Alan Robinson. Image via Ed Nix.

Alan Robinson. Image via Ed Nix.

Mr Robinson was a front-line Thames Valley Police officer for 25 years.

He said: “My priority is to get the bobbies back on the beat. If you've got the bobby back on the beat, almost everything else falls into place, things like anti social behaviour knife crime, apart from cybercrime, which I fully accept is going to be the boom industry over the next five to ten years.

“But my plan is to get the bobby back on the beat, to let them use their common sense and discretion which will free up more time for them to be on the beat, more community engagement, say we're engaged with the public and listening and acting upon what they say.

“Because if we get the officer in the right place at the right time, that will raise morale and without political interference the officers will be able to be creative in how they solve problems.

“[The role of the PCC is] politicising something that was never political. It wasn't political in the 70s, 80s and the beginning of the 90s and that's my mantra: to get the politics out of policing, and let's just get back to common sense.

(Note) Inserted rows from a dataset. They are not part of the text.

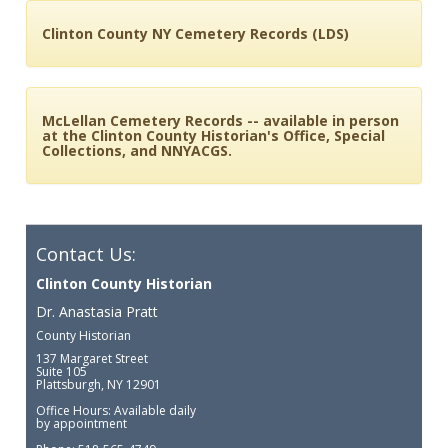
Clinton County NY Cemetery Records (LDS)
McLellan Cemetery Records -- available in person
at the Clinton County Historian's Office, Special
Collections, and NNYACGS.
Contact Us:
Clinton County Historian
Dr. Anastasia Pratt
County Historian
137 Margaret Street
Suite 105
Plattsburgh, NY 12901
Office Hours: Available daily
by appointment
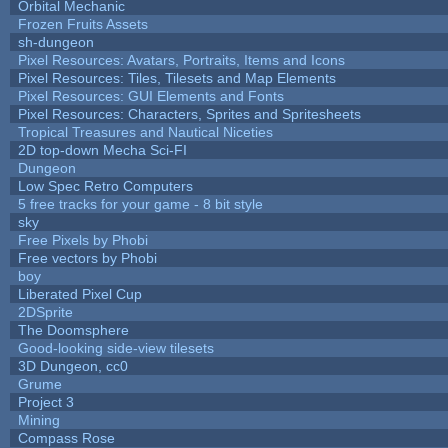
Orbital Mechanic
Frozen Fruits Assets
sh-dungeon
Pixel Resources: Avatars, Portraits, Items and Icons
Pixel Resources: Tiles, Tilesets and Map Elements
Pixel Resources: GUI Elements and Fonts
Pixel Resources: Characters, Sprites and Spritesheets
Tropical Treasures and Nautical Niceties
2D top-down Mecha Sci-FI
Dungeon
Low Spec Retro Computers
5 free tracks for your game - 8 bit style
sky
Free Pixels by Phobi
Free vectors by Phobi
boy
Liberated Pixel Cup
2DSprite
The Doomsphere
Good-looking side-view tilesets
3D Dungeon, cc0
Grume
Project 3
Mining
Compass Rose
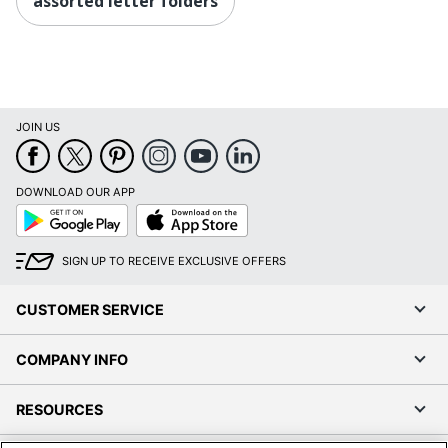
assorted letter folders
JOIN US
DOWNLOAD OUR APP
Google
App
Play
Store
SIGN UP TO RECEIVE EXCLUSIVE OFFERS
CUSTOMER SERVICE
COMPANY INFO
RESOURCES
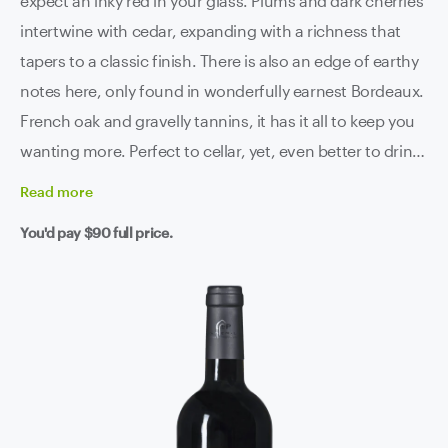
expect an inky red in your glass. Plums and dark cherries
intertwine with cedar, expanding with a richness that
tapers to a classic finish. There is also an edge of earthy
notes here, only found in wonderfully earnest Bordeaux.
French oak and gravelly tannins, it has it all to keep you
wanting more. Perfect to cellar, yet, even better to drink,
after all, people say life is short. While we are here we
Read
more
may as well sip grand cru, live long and prosper.
You'd pay
$90
full price.
Château le Loup Saint-Émilion grand cru, we love you.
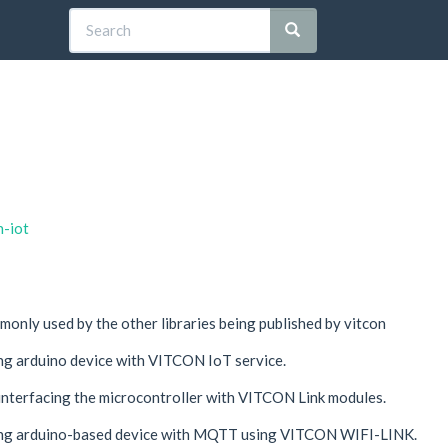
n-iot
monly used by the other libraries being published by vitcon
cing arduino device with VITCON IoT service.
 interfacing the microcontroller with VITCON Link modules.
acing arduino-based device with MQTT using VITCON WIFI-LINK.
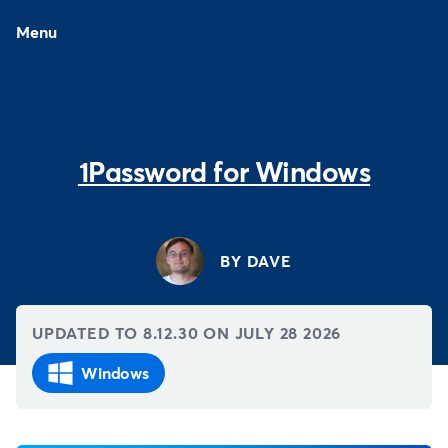
Menu
1Password for Windows
BY DAVE
UPDATED TO 8.12.30 ON
JULY 28 2026
Windows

“The police officers that I knew, used to really love their job and they just really just go through the motions now, whatever the policies are. And it's demoralising, bearing in mind that those officers were recruited because of their initiative and their personality.

“They're like people on tracks, they're on rails, they can't deviate, they can't use their creativity and that hurts me.

“If you've got a demoralised police officer, they can't go out and serve the public. And the two go hand in hand. You know that if you've got a demoralised police service or police officers, they can't go out and serve the public.

“I don't think the other candidates get it. I don't think they understand how broken the service is.

“You think you've got a police service but you’ve got a police service in name only.

“You've got very, very few officers that can actually go out and deliver what you consider the police service to be.

“Vote for me on May 6th because I want to take politics out of policing and get the bobby back on the beat.”